Requirement 1: Quote the figure legends on dFmr1 mutant brains, starting with "Increased neurons in" and going on through "capture entire clone.".
Requirement 2: According to the figure legends on dFmr1 mutant brains, what cell cycle time was measured in wild-type brains?
Requirement 3: Continue the figure legends on dFmr1 mutant brains from their last sentence.

Increased neurons in mutant clones survive to adulthood. (A and B) Low magnification images of adult brains, clones induced at 4–10 h ALH. (C and D) High magnification images indicate GFP positive cells also stain positive for neuronal marker Elav. (E) Quantification of adult clone numbers. Increased number of cells per clone is statistically significant in dFmr1³ mutants compared with control clones. Scale bar in (A) 275 µm, (C) 35 µm. (A) and (B) are projections of the entire brain. (C) and (D) are projections of two to three individual confocal slices to capture entire clone.

Figure 5.

Live imaging of dividing neuroblasts indicates no change in the duration of the cell cycle in third instar dFmr1 mutant brains compared to wild-type. (A–D) Miranda-GFP (shown in green) and Jupiter-mCherry (shown in red) label neuroblasts, GMC daughters and mitotic spindles, respectively. Several mitoses were imaged live in cultured explanted brains. Two mitoses are shown at the time of GMC pinching off (arrows). Genotypes and division times as indicated. Note: dFmr1 neuroblasts shown were located deep within the brain, hence the lower quality image. (E) Quantification of cell cycle time shows no significant difference between wild-type (1.48 ± 0.11 h) and mutant brains (1.70 ± 0.26 h). Imaging was performed using early third instar brains. Student's t-test was used to calculate statistical significance (see text for P-value). Scale bar in (A) 10 µm.

Data extract:
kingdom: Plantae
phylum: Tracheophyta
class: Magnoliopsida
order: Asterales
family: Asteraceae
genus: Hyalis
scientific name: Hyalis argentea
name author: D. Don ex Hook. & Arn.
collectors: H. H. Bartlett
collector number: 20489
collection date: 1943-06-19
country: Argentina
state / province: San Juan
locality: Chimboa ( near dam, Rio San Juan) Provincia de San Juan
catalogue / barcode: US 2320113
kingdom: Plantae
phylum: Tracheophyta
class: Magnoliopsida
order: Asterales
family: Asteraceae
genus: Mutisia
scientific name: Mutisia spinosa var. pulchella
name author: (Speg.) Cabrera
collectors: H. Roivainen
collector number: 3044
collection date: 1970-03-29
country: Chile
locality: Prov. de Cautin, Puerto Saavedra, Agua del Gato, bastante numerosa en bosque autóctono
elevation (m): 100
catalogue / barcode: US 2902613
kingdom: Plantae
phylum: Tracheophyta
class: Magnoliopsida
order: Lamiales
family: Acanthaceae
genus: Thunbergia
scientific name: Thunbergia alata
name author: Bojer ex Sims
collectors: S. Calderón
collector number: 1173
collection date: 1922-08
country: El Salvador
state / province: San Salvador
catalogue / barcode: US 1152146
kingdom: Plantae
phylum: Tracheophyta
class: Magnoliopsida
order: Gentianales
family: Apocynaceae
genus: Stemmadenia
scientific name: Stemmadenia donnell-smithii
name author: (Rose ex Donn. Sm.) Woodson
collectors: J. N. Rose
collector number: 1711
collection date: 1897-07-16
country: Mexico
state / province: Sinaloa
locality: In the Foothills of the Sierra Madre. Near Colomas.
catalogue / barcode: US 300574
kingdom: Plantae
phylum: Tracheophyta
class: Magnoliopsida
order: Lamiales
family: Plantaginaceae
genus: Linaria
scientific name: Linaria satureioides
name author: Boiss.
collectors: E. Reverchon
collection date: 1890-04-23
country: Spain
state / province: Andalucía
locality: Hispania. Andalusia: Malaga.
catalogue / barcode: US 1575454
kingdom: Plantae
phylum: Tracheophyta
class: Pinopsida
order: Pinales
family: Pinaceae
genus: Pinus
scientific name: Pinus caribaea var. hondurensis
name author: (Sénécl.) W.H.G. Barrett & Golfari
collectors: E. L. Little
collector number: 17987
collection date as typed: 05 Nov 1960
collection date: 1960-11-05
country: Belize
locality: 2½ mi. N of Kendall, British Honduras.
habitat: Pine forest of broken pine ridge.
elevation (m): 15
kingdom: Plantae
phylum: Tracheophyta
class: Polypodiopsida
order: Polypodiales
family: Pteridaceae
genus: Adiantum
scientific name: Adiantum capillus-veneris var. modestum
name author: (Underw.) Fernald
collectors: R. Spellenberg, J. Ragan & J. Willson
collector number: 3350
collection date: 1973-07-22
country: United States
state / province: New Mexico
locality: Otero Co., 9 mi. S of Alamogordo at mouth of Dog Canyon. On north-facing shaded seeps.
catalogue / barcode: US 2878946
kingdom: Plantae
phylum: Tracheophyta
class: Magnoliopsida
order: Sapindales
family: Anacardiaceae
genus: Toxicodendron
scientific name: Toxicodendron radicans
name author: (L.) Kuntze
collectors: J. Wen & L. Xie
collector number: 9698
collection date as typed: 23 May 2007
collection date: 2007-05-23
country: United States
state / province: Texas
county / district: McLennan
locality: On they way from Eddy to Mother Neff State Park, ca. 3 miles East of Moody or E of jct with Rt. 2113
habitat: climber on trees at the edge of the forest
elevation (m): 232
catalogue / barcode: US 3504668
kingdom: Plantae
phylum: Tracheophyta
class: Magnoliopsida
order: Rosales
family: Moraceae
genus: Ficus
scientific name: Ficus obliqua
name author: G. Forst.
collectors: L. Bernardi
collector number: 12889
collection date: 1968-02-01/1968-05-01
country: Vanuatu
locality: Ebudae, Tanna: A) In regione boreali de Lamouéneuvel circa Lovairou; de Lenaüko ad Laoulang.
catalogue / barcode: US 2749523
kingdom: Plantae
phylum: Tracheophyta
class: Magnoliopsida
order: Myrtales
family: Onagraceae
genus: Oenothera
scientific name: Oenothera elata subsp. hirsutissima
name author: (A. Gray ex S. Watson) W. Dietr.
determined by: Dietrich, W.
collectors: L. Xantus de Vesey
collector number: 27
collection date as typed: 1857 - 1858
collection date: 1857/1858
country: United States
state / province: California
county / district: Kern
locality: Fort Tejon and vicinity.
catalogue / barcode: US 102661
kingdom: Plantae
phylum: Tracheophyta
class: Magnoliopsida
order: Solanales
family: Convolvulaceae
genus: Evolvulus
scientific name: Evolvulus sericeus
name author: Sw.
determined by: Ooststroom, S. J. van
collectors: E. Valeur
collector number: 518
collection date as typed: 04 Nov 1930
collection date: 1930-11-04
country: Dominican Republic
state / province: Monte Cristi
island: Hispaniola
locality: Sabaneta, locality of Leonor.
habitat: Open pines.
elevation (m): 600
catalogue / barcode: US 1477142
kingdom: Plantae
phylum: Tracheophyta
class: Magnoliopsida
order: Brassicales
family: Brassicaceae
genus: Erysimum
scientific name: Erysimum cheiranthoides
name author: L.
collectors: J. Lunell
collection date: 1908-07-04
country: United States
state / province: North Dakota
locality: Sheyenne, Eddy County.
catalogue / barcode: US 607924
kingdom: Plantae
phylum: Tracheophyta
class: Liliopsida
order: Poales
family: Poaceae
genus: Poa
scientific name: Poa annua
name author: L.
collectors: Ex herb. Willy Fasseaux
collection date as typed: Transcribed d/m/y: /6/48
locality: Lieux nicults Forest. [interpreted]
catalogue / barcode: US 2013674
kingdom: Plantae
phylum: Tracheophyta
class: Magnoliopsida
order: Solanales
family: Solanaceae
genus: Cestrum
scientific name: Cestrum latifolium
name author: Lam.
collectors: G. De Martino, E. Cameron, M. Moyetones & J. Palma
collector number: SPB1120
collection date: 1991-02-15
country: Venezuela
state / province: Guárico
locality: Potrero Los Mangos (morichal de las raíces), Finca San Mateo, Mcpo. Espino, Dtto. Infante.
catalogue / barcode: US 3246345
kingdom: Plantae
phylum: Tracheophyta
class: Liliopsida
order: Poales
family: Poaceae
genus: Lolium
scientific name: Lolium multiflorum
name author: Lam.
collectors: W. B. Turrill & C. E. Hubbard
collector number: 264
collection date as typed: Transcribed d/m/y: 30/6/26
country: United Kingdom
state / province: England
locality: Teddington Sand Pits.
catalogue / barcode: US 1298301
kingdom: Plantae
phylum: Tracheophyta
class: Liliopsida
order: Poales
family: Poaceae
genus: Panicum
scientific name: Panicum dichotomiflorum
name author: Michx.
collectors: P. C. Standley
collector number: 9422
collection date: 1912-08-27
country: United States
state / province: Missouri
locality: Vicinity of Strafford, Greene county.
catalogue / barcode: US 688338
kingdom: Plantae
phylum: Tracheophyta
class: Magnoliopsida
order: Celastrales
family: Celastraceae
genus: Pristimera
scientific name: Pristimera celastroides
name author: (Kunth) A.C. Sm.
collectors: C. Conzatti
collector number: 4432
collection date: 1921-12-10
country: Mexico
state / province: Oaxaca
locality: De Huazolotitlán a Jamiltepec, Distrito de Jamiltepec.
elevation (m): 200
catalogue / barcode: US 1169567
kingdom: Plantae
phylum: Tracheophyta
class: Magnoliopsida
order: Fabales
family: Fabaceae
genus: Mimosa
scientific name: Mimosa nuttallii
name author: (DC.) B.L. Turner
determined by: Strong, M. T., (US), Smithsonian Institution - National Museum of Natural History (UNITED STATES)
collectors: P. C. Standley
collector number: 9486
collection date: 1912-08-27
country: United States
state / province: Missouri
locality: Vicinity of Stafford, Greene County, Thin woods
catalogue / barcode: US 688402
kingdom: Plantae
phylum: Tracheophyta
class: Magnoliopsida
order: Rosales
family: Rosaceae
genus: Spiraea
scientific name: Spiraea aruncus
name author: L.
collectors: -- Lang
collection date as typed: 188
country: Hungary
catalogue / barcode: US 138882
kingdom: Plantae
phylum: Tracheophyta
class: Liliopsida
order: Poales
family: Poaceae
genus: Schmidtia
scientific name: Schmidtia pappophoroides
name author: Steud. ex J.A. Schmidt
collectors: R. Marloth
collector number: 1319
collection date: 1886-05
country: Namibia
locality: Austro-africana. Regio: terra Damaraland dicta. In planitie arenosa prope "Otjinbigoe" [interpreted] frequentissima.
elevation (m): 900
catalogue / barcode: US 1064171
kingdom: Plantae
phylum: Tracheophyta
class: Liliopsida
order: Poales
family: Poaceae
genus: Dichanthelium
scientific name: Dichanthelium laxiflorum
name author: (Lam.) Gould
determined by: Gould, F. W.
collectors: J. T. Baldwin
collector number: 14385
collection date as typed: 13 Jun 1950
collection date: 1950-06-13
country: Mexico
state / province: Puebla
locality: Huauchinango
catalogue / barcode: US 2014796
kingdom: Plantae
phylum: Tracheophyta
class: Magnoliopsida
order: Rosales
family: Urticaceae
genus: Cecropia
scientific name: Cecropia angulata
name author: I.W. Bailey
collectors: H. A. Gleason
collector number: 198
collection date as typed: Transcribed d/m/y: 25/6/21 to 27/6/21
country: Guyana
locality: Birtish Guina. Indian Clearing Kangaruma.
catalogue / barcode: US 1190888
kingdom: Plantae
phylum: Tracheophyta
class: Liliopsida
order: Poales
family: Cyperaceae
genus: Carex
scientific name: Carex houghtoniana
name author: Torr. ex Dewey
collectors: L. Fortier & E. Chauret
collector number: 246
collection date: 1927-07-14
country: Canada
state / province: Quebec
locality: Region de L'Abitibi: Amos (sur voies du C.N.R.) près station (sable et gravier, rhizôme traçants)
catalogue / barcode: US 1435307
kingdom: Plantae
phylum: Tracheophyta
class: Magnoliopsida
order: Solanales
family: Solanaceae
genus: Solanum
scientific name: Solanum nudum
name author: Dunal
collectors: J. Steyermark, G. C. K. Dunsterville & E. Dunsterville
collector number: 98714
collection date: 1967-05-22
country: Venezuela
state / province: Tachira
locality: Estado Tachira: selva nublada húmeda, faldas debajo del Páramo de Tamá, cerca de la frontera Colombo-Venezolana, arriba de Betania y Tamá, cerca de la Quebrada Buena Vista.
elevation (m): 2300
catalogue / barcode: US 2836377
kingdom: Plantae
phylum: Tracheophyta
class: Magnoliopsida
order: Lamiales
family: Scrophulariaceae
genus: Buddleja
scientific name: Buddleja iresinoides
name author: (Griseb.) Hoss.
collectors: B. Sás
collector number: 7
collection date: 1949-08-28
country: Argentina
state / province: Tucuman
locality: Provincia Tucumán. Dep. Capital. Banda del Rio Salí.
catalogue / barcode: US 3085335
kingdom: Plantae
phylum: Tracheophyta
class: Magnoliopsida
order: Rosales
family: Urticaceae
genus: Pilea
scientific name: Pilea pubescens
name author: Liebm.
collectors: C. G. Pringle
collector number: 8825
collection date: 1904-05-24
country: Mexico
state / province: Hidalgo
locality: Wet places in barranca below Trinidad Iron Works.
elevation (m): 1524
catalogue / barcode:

Task answer 1:
Increased neurons in mutant clones survive to adulthood. (A and B) Low magnification images of adult brains, clones induced at 4–10 h ALH. (C and D) High magnification images indicate GFP positive cells also stain positive for neuronal marker Elav. (E) Quantification of adult clone numbers. Increased number of cells per clone is statistically significant in dFmr1³ mutants compared with control clones. Scale bar in (A) 275 µm, (C) 35 µm. (A) and (B) are projections of the entire brain. (C) and (D) are projections of two to three individual confocal slices to capture entire clone.

Task answer 2: 1.48 ± 0.11 h

Task answer 3:
Figure 6.

Loss of dFmr1 leads to premature exit from quiescence in the developing larval brain. Wild-type (w¹¹¹⁸) and dFmr1^3/50M larval brains analyzed at different time points ALH, as shown. Brains were immunostained for Miranda and CycE (A–N′). DAPI was used to label nuclear DNA. (A–B′) At 0–6 h ALH, both wild-type (A, B, see arrows) and dFmr1^3/50M mutant brains (A′, B′, see arrows) display large, Miranda/CycE positive mb neuroblasts (NBs) only. (C) Quantification of Miranda/CycE double positive cells shows no significant change between genotypes at this timepoint. (D–E′) At 6–12 h ALH, wild-type brains contain four large mb NBs (D, D′, arrows). Note: only three out of the four mb NBs clearly visible in the single confocal slice shown. Mutant brains show an increased number of smaller, Miranda/CycE positive NBs (E, E′, arrows) compared with controls. (F) The total number of Miranda/CycE positive NBs at this time point is significantly increased in the dFmr1^3/50M mutant brains. (G–H′) At 12–18 h ALH, the number of Miranda/CycE positive cells continues to be significantly increased in dFmr1^3/50M mutant brains (H, H′), quantified in (I). (J–K′) At 18–24 h ALH, the number of Miranda/CycE positive cells remains significantly increased in dFmr1^3/50M mutant brains (K, K′), quantified in (L). (M–N′) At 24–30 h ALH, the number of Miranda/CycE positive cells is now significantly increased in w¹¹¹⁸ brains (M, M′), compared with the mutant brains (N, N′), quantified in (O). (P) Line plot of average CycE/Miranda positive neuroblasts at each 6 h interval ALH. Student's t-test was used to calculate statistical significance (see text for P-values). Scale bars: (A) 30 µm, (D) 30 µm, (G) 30 µm, (J) 40 µm, (M) 40 µm. Panels (A–B′) represent projections of two to three individual confocal slices to capture all mb neuroblasts. All remaining images represent single confocal slices (2 µm thick).

Figure 7.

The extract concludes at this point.